SOURCE TEXT:
=== Section Start ===

I have a repo that is pushed to a remote and downloaded by others. Within the history is a bug introduced by a commit I made. Embarrassingly that commit it unwieldy (too much logic in one commit). Aside from going back in time and whacking my past self with a wet noodle the proper thing to do would be an interactive rebase to split the commit into several.
Sadly this has already been pushed and cloned by others (who would be very unpleased if I rebased from underneath them). So I thought I could branch, revert commit, cherry-pick commit, interactive rebase, then merge. Is this the best option or am I missing something?
Can I split a published commit by reverting then splitting?
A--B--C--D--E--F (master origin/master)
^- WTF commit
A--B--C--D--E--F-------------------M (master origin/master)

=== Section End ===

BRIEF A:
Answer these questions from the Git question above, one line each:
(i) What makes the author's commit unwieldy?
(ii) How would the people who cloned the repo react if the author rebased?
(iii) Which labels appear after F in the first diagram?
BRIEF B:
Decide whether each statement agrees with the Git question above. Answer yes or no, and quote the words that decide it.
(i) Someone other than the author made the commit that introduced the bug.
(ii) The author's proposed plan ends with a merge.
(iii) The repo has not yet been shared with anyone.
BRIEF C: In the Git question above, the author proposes an alternative to rebasing. List every step of that plan, in the order given.

MATERIAL PROVIDED:
=== Section Start ===

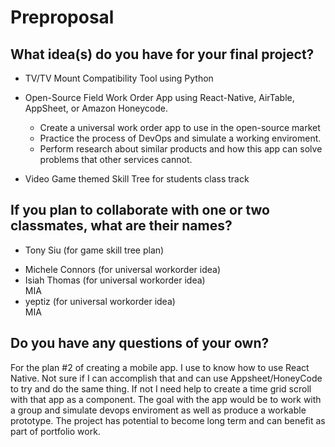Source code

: # Preproposal

## What idea(s) do you have for your final project?

- TV/TV Mount Compatibility Tool using Python

- Open-Source Field Work Order App using React-Native, AirTable, AppSheet, or Amazon Honeycode.

  - Create a universal work order app to use in the open-source market
  - Practice the process of DevOps and simulate a working enviroment.
  - Perform research about similar products and how this app can solve problems that other services cannot.

- Video Game themed Skill Tree for students class track

## If you plan to collaborate with one or two classmates, what are their names?

- Tony Siu (for game skill tree plan)<br/>

* Michele Connors (for universal workorder idea) <br/>
* Isiah Thomas (for universal workorder idea) <br/> MIA
* yeptiz (for universal workorder idea) <br/> MIA

## Do you have any questions of your own?

For the plan #2 of creating a mobile app. I use to know how to use React Native. Not sure if I can accomplish that and can use Appsheet/HoneyCode to try and do the same thing. If not I need help to create a time grid scroll with that app as a component. The goal with the app would be to work with a group and simulate devops enviroment as well as produce a workable prototype. The project has potential to become long term and can benefit as part of portfolio work.
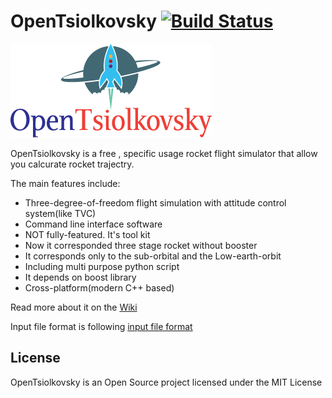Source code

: # OpenTsiolkovsky   [![Build Status](https://travis-ci.org/istellartech/OpenTsiolkovsky.svg?branch=master)](https://travis-ci.org/istellartech/OpenTsiolkovsky)

![OpenTsiolkovsky](doc/OpenTsiolkovsky_Logo_small.png)


OpenTsiolkovsky is a free , specific usage rocket flight simulator that allow you calcurate rocket trajectry.

The main features include:

* Three-degree-of-freedom flight simulation with attitude control system(like TVC)
* Command line interface software
* NOT fully-featured. It's tool kit
* Now it corresponded three stage rocket without booster
* It corresponds only to the sub-orbital and the Low-earth-orbit
* Including multi purpose python script
* It depends on boost library
* Cross-platform(modern C++ based)

Read more about it on the [Wiki](https://github.com/istellartech/OpenTsiolkovsky/wiki)

Input file format is following [input file format](https://github.com/istellartech/OpenTsiolkovsky/wiki/input_file)

## License
OpenTsiolkovsky is an Open Source project licensed under the MIT License
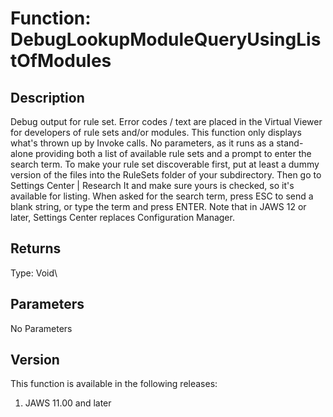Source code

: # Function: DebugLookupModuleQueryUsingListOfModules

## Description

Debug output for rule set. Error codes / text are placed in the Virtual
Viewer for developers of rule sets and/or modules. This function only
displays what\'s thrown up by Invoke calls. No parameters, as it runs as
a stand-alone providing both a list of available rule sets and a prompt
to enter the search term. To make your rule set discoverable first, put
at least a dummy version of the files into the RuleSets folder of your
subdirectory. Then go to Settings Center \| Research It and make sure
yours is checked, so it\'s available for listing. When asked for the
search term, press ESC to send a blank string, or type the term and
press ENTER. Note that in JAWS 12 or later, Settings Center replaces
Configuration Manager.

## Returns

Type: Void\

## Parameters

No Parameters

## Version

This function is available in the following releases:

1.  JAWS 11.00 and later
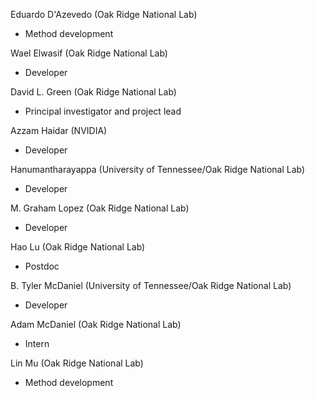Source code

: 
Eduardo D'Azevedo (Oak Ridge National Lab)
- Method development

Wael Elwasif (Oak Ridge National Lab)
- Developer

David L. Green (Oak Ridge National Lab)
- Principal investigator and project lead

Azzam Haidar (NVIDIA)
- Developer

Hanumantharayappa (University of Tennessee/Oak Ridge National Lab)
- Developer

M. Graham Lopez (Oak Ridge National Lab)
- Developer

Hao Lu (Oak Ridge National Lab)
- Postdoc

B. Tyler McDaniel (University of Tennessee/Oak Ridge National Lab)
- Developer

Adam McDaniel (Oak Ridge National Lab)
- Intern

Lin Mu (Oak Ridge National Lab)
- Method development
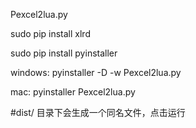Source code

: Pexcel2lua.py  

sudo pip install xlrd

sudo pip install pyinstaller 

windows: pyinstaller -D -w Pexcel2lua.py  

mac: pyinstaller Pexcel2lua.py  

#dist/ 目录下会生成一个同名文件，点击运行
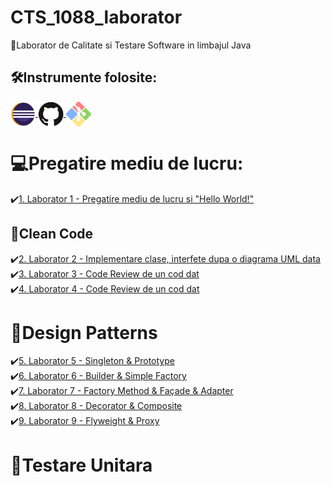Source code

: # CTS_1088_laborator
💛Laborator de Calitate si Testare Software in limbajul Java


## 🛠️Instrumente folosite:
<a href = "https://www.eclipse.org/downloads/">
    <img src = "Logo/Eclipse.png" alt="Eclipse" width = "auto" height="40px" align="center" title="Eclipse" />
</a>
<a href = "https://github.com/">
    <img src = "Logo/GitHub.png" alt="GitHub" width = "auto" height="40px" align="center" title="GitHub" />
</a>
<a href = "http://git-scm.com/downloads/guis/">
    <img src = "Logo/GitClient.png" alt="GitClient" width = "auto" height="40px" align="center" title="GitClient" />
</a>

# 💻Pregatire mediu de lucru:
✔️[1. Laborator 1 - Pregatire mediu de lucru si "Hello World!"](https://github.com/Adriana-Giol/CTS_1088_laborator/tree/main/HelloWorld) </br>

## 🧹Clean Code
✔️[2. Laborator 2 - Implementare clase, interfete dupa o diagrama UML data](https://github.com/Adriana-Giol/CTS_1088_laborator/tree/main/Laborator2)</br>
✔️[3. Laborator 3 - Code Review de un cod dat](https://github.com/Adriana-Giol/CTS_1088_laborator/tree/main/Laborator3)</br>
✔️[4. Laborator 4 - Code Review de un cod dat](https://github.com/Adriana-Giol/CTS_1088_laborator/tree/main/Laborator3)</br>

# 🎩Design Patterns
✔️[5. Laborator 5 - Singleton & Prototype](https://github.com/Adriana-Giol/CTS_1088_laborator/tree/main/Laborator5%20-%20Singleton%20si%20Prototype)</br>
✔️[6. Laborator 6 - Builder & Simple Factory](https://github.com/Adriana-Giol/CTS_1088_laborator/tree/main/Laborator6%20-%20Builder%20si%20Factory)</br>
✔️[7. Laborator 7 - Factory Method & Façade & Adapter](https://github.com/Adriana-Giol/CTS_1088_laborator/tree/main/Laborator7%20-%20Factory%20Method%20-%20Facade%20-%20Adapter)</br>
✔️[8. Laborator 8 - Decorator & Composite](https://github.com/Adriana-Giol/CTS_1088_laborator/tree/main/Laborator8%20-%20Decorator%20-%20Composite) </br>
✔️[9. Laborator 9 - Flyweight & Proxy](https://github.com/Adriana-Giol/CTS_1088_laborator/tree/main/Laborator9%20-%20Flyweight%20-%20Proxy/src/ro/ase/csie/cts/g1088/dp)</br>

# 🧪Testare Unitara
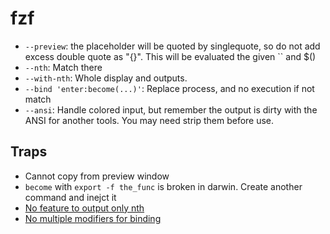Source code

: # fzf

- `--preview`: the placeholder will be quoted by singlequote, so do not add excess double quote as "{}". This will be evaluated the given `` and $()
- `--nth`: Match there
- `--with-nth`: Whole display and outputs.
- `--bind 'enter:become(...)'`: Replace process, and no execution if not match
- `--ansi`: Handle colored input, but remember the output is dirty with the ANSI for another tools. You may need strip them before use.

## Traps

- Cannot copy from preview window
- `become` with `export -f the_func` is broken in darwin. Create another command and inejct it
- [No feature to output only nth](https://github.com/junegunn/fzf/issues/1323)
- [No multiple modifiers for binding](https://github.com/junegunn/fzf/pull/3996)
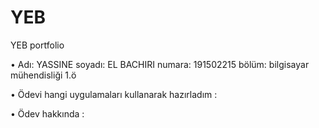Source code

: # YEB
YEB portfolio

•	Adı: YASSINE 
soyadı: EL BACHIRI 
numara: 191502215 
bölüm: bilgisayar mühendisliği 1.ö


•	Ödevi hangi uygulamaları kullanarak hazırladım :




•	Ödev hakkında :



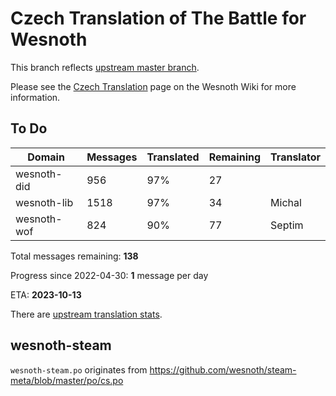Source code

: # Czech Translation of The Battle for Wesnoth

This branch reflects [upstream master branch](https://github.com/wesnoth/wesnoth/tree/master).

Please see the [Czech Translation](https://wiki.wesnoth.org/CzechTranslation) page on the Wesnoth Wiki for more information.

## To Do

Domain | Messages | Translated | Remaining | Translator
------ | -------- | ---------- | --------- | ----------
wesnoth-did | 956 | 97% | 27 |
wesnoth-lib | 1518 | 97% | 34 | Michal
wesnoth-wof | 824 | 90% | 77 | Septim

Total messages remaining: **138**

Progress since 2022-04-30: **1** message per day

ETA: **2023-10-13**

There are [upstream translation stats](https://www.wesnoth.org/gettext/?view=langs&version=master&lang=cs).

## wesnoth-steam
`wesnoth-steam.po` originates from https://github.com/wesnoth/steam-meta/blob/master/po/cs.po
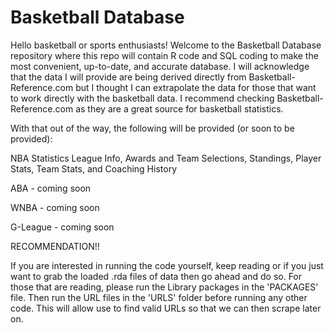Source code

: # Basketball Database

  Hello basketball or sports enthusiasts! Welcome to the Basketball Database repository where this repo will contain R code and SQL coding to make the most convenient, up-to-date, and accurate database. I will acknowledge that the data I will provide are being derived directly from Basketball-Reference.com but I thought I can extrapolate the data for those that want to work directly with the basketball data. I recommend checking Basketball-Reference.com as they are a great source for basketball statistics.

  With that out of the way, the following will be provided (or soon to be provided):

NBA Statistics
  League Info, Awards and Team Selections, Standings, Player Stats, Team Stats, and Coaching History
  
ABA - coming soon

WNBA - coming soon

G-League - coming soon

RECOMMENDATION!!

  If you are interested in running the code yourself, keep reading or if you just want to grab the loaded .rda files of data then go ahead and do so. For those that are reading, please run the Library packages in the 'PACKAGES' file. Then run the URL files in the 'URLS' folder before running any other code. This will allow use to find valid URLs so that we can then scrape later on.


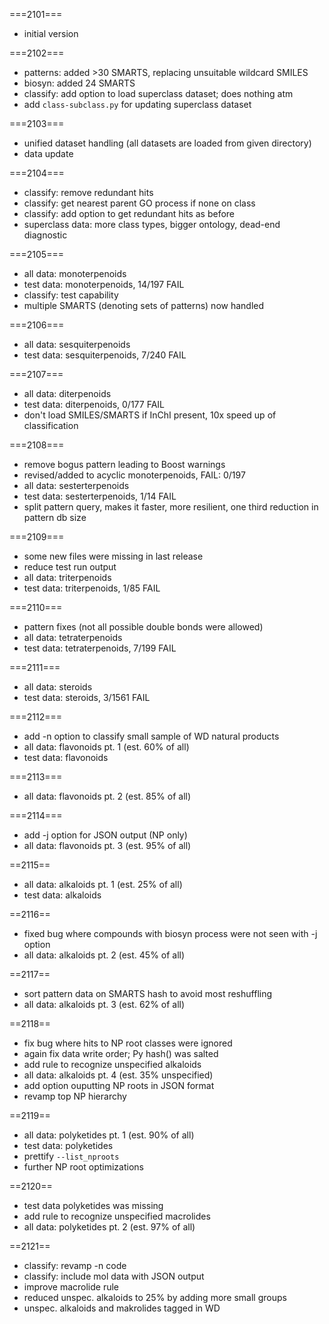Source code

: ===2101===
* initial version

===2102===
* patterns: added >30 SMARTS, replacing unsuitable wildcard SMILES
* biosyn: added 24 SMARTS
* classify: add option to load superclass dataset; does nothing atm
* add `class-subclass.py` for updating superclass dataset

===2103===
* unified dataset handling (all datasets are loaded from given directory)
* data update

===2104===
* classify: remove redundant hits
* classify: get nearest parent GO process if none on class
* classify: add option to get redundant hits as before
* superclass data: more class types, bigger ontology, dead-end diagnostic

===2105===
* all data: monoterpenoids
* test data: monoterpenoids, 14/197 FAIL
* classify: test capability
* multiple SMARTS (denoting sets of patterns) now handled

===2106===
* all data: sesquiterpenoids
* test data: sesquiterpenoids, 7/240 FAIL

===2107===
* all data: diterpenoids
* test data: diterpenoids, 0/177 FAIL
* don't load SMILES/SMARTS if InChI present, 10x speed up of classification

===2108===
* remove bogus pattern leading to Boost warnings
* revised/added to acyclic monoterpenoids, FAIL: 0/197
* all data: sesterterpenoids
* test data: sesterterpenoids, 1/14 FAIL
* split pattern query, makes it faster, more resilient, one third reduction in pattern db size

===2109===
* some new files were missing in last release
* reduce test run output
* all data: triterpenoids
* test data: triterpenoids, 1/85 FAIL

===2110===
* pattern fixes (not all possible double bonds were allowed)
* all data: tetraterpenoids
* test data: tetraterpenoids, 7/199 FAIL

===2111===
* all data: steroids
* test data: steroids, 3/1561 FAIL

===2112===
* add -n option to classify small sample of WD natural products
* all data: flavonoids pt. 1 (est. 60% of all)
* test data: flavonoids

===2113===
* all data: flavonoids pt. 2 (est. 85% of all)

===2114===
* add -j option for JSON output (NP only)
* all data: flavonoids pt. 3 (est. 95% of all)

==2115==
* all data: alkaloids pt. 1 (est. 25% of all)
* test data: alkaloids

==2116==
* fixed bug where compounds with biosyn process were not seen with -j option
* all data: alkaloids pt. 2 (est. 45% of all)

==2117==
* sort pattern data on SMARTS hash to avoid most reshuffling
* all data: alkaloids pt. 3 (est. 62% of all)

==2118==
* fix bug where hits to NP root classes were ignored
* again fix data write order; Py hash() was salted
* add rule to recognize unspecified alkaloids
* all data: alkaloids pt. 4 (est. 35% unspecified)
* add option ouputting NP roots in JSON format
* revamp top NP hierarchy

==2119==
* all data: polyketides pt. 1 (est. 90% of all)
* test data: polyketides
* prettify `--list_nproots`
* further NP root optimizations

==2120==
* test data polyketides was missing
* add rule to recognize unspecified macrolides
* all data: polyketides pt. 2 (est. 97% of all)

==2121==
* classify: revamp -n code
* classify: include mol data with JSON output
* improve macrolide rule
* reduced unspec. alkaloids to 25% by adding more small groups
* unspec. alkaloids and makrolides tagged in WD

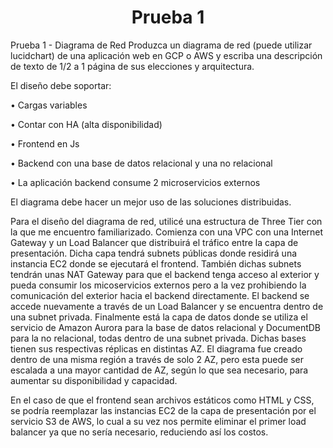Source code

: <h1 align="center">Prueba 1</h1>

Prueba 1 - Diagrama de Red Produzca un diagrama de red (puede utilizar
lucidchart) de una aplicación web en GCP o AWS y escriba una descripción de
texto de 1/2 a 1 página de sus elecciones y arquitectura.

El diseño debe soportar:

• Cargas variables

• Contar con HA (alta disponibilidad)

• Frontend en Js

• Backend con una base de datos relacional y una no relacional

• La aplicación backend consume 2 microservicios externos

El diagrama debe hacer un mejor uso de las soluciones distribuidas.

Para el diseño del diagrama de red, utilicé una estructura de Three Tier con la que me encuentro familiarizado. Comienza con una VPC con una Internet Gateway y un Load Balancer que distribuirá el tráfico entre la capa de presentación. Dicha capa tendrá subnets públicas donde residirá una instancia EC2 donde se ejecutará el frontend. También dichas subnets tendrán unas NAT Gateway para que el backend tenga acceso al exterior y pueda consumir los micoservicios externos pero a la vez prohibiendo la comunicación del exterior hacia el backend directamente. El backend se accede nuevamente a través de un Load Balancer y se encuentra dentro de una subnet privada. Finalmente está la capa de datos donde se utiliza el servicio de Amazon Aurora para la base de datos relacional y DocumentDB para la no relacional, todas dentro de una subnet privada. Dichas bases tienen sus respectivas réplicas en distintas AZ. El diagrama fue creado dentro de una misma región a través de solo 2 AZ, pero esta puede ser escalada a una mayor cantidad de AZ, según lo que sea necesario, para aumentar su disponibilidad y capacidad.

En el caso de que el frontend sean archivos estáticos como HTML y CSS, se podría reemplazar las instancias EC2 de la capa de presentación por el servicio S3 de AWS, lo cual a su vez nos permite eliminar el primer load balancer ya que no sería necesario, reduciendo así los costos.
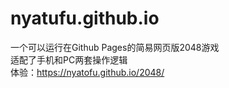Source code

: # nyatufu.github.io
一个可以运行在Github Pages的简易网页版2048游戏\
适配了手机和PC两套操作逻辑\
体验：https://nyatofu.github.io/2048/
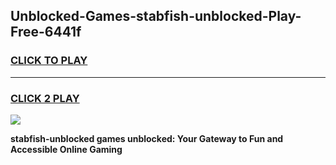 
## Unblocked-Games-stabfish-unblocked-Play-Free-6441f
<h3>
<a href="https://premium76.site?title=stabfish-unblocked&ref=10A">CLICK TO PLAY</a></h3>
<hr>

<h3>
<a href="https://premium76.site?title=stabfish-unblocked&ref=10A">CLICK 2 PLAY</a>
  
</h3>

<a href="https://premium76.site?title=stabfish-unblocked&ref=10A"><img src="https://clearcache.store/games.png"></a>


**stabfish-unblocked games unblocked: Your Gateway to Fun and Accessible Online Gaming**
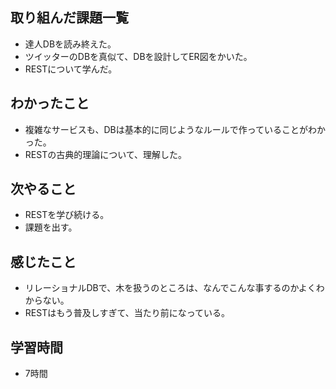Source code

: ## 取り組んだ課題一覧
- 達人DBを読み終えた。
- ツイッターのDBを真似て、DBを設計してER図をかいた。
- RESTについて学んだ。

## わかったこと
- 複雑なサービスも、DBは基本的に同じようなルールで作っていることがわかった。
- RESTの古典的理論について、理解した。

## 次やること
- RESTを学び続ける。
- 課題を出す。

## 感じたこと
- リレーショナルDBで、木を扱うのところは、なんでこんな事するのかよくわからない。
- RESTはもう普及しすぎて、当たり前になっている。

## 学習時間
- 7時間
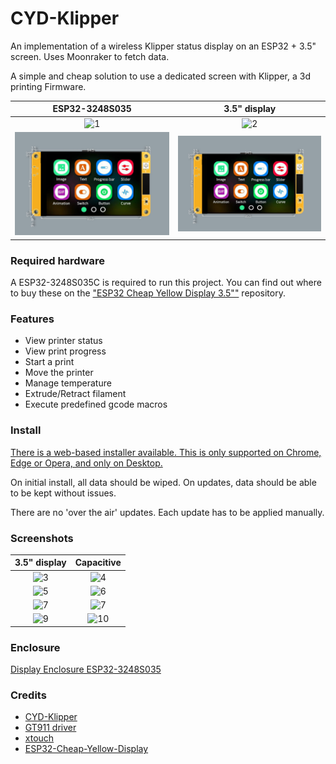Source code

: # CYD-Klipper
An implementation of a wireless Klipper status display on an ESP32 + 3.5" screen. Uses Moonraker to fetch data.

A simple and cheap solution to use a dedicated screen with Klipper, a 3d printing Firmware.

ESP32-3248S035             |  3.5" display
:-------------------------:|:-------------------------:
![1](images/20240121_124444.jpg)|![2](images/20240121_124612.jpg)
![11](images/Dimensions-ESP32-3248S035.jpg)|![12](images/Dimensions-ESP32-3248S035.jpg)

### Required hardware

A ESP32-3248S035C is required to run this project. You can find out where to buy these on the ["ESP32 Cheap Yellow Display 3.5""](https://s.click.aliexpress.com/e/_DFOFokz) repository.

### Features
- View printer status
- View print progress
- Start a print
- Move the printer
- Manage temperature
- Extrude/Retract filament
- Execute predefined gcode macros

### Install

[There is a web-based installer available. This is only supported on Chrome, Edge or Opera, and only on Desktop.](https://OperatorB.github.io/CYD-Klipper/)

On initial install, all data should be wiped. On updates, data should be able to be kept without issues.

There are no 'over the air' updates. Each update has to be applied manually.

### Screenshots
3.5" display                 |  Capacitive
:-------------------------:|:-------------------------:
![3](images/20240121_124822.jpg)|![4](images/20240121_124828.jpg)
![5](images/20240121_124833.jpg)|![6](images/20240121_124837.jpg)
![7](images/20240121_124842.jpg)|![7](images/20240121_124848.jpg)
![9](images/20240121_124854.jpg)|![10](images/20240121_125012.jpg)

### Enclosure

[Display Enclosure ESP32-3248S035](https://cults3d.com/:1482031)

### Credits
- [CYD-Klipper](https://github.com/suchmememanyskill/CYD-Klipper)
- [GT911 driver](https://github.com/TAMCTec/gt911-arduino)
- [xtouch](https://github.com/xperiments-in/xtouch)
- [ESP32-Cheap-Yellow-Display](https://github.com/witnessmenow/ESP32-Cheap-Yellow-Display)
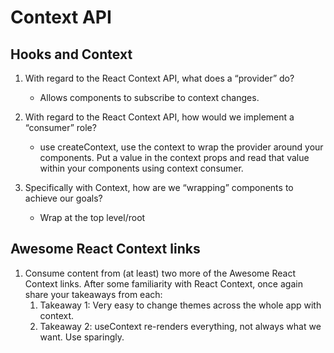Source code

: # Context API

## Hooks and Context

1. With regard to the React Context API, what does a “provider” do?

   - Allows components to subscribe to context changes.

2. With regard to the React Context API, how would we implement a “consumer” role?

   - use createContext, use the context to wrap the provider around your components. Put a value in the context props and read that value within your components using context consumer.

3. Specifically with Context, how are we “wrapping” components to achieve our goals?

   - Wrap at the top level/root

## Awesome React Context links

1. Consume content from (at least) two more of the Awesome React Context links. After some familiarity with React Context, once again share your takeaways from each:
   1. Takeaway 1: Very easy to change themes across the whole app with context.
   2. Takeaway 2: useContext re-renders everything, not always what we want. Use sparingly.
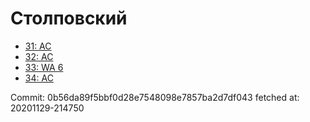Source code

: # Столповский
- [31: AC](31.md)
- [32: AC](32.md)
- [33: WA 6](33.md)
- [34: AC](34.md)

Commit: 0b56da89f5bbf0d28e7548098e7857ba2d7df043
 fetched at: 20201129-214750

=== Section End ===

YOUR SOLUTION A:
(i) It has too much logic in one commit.
(ii) They would be very unpleased.
(iii) master origin/master

YOUR SOLUTION B:
(i) No: "a bug introduced by a commit I made"
(ii) Yes: "interactive rebase, then merge"
(iii) No: "this has already been pushed and cloned by others"

YOUR SOLUTION C:
1. branch
2. revert commit
3. cherry-pick commit
4. interactive rebase
5. merge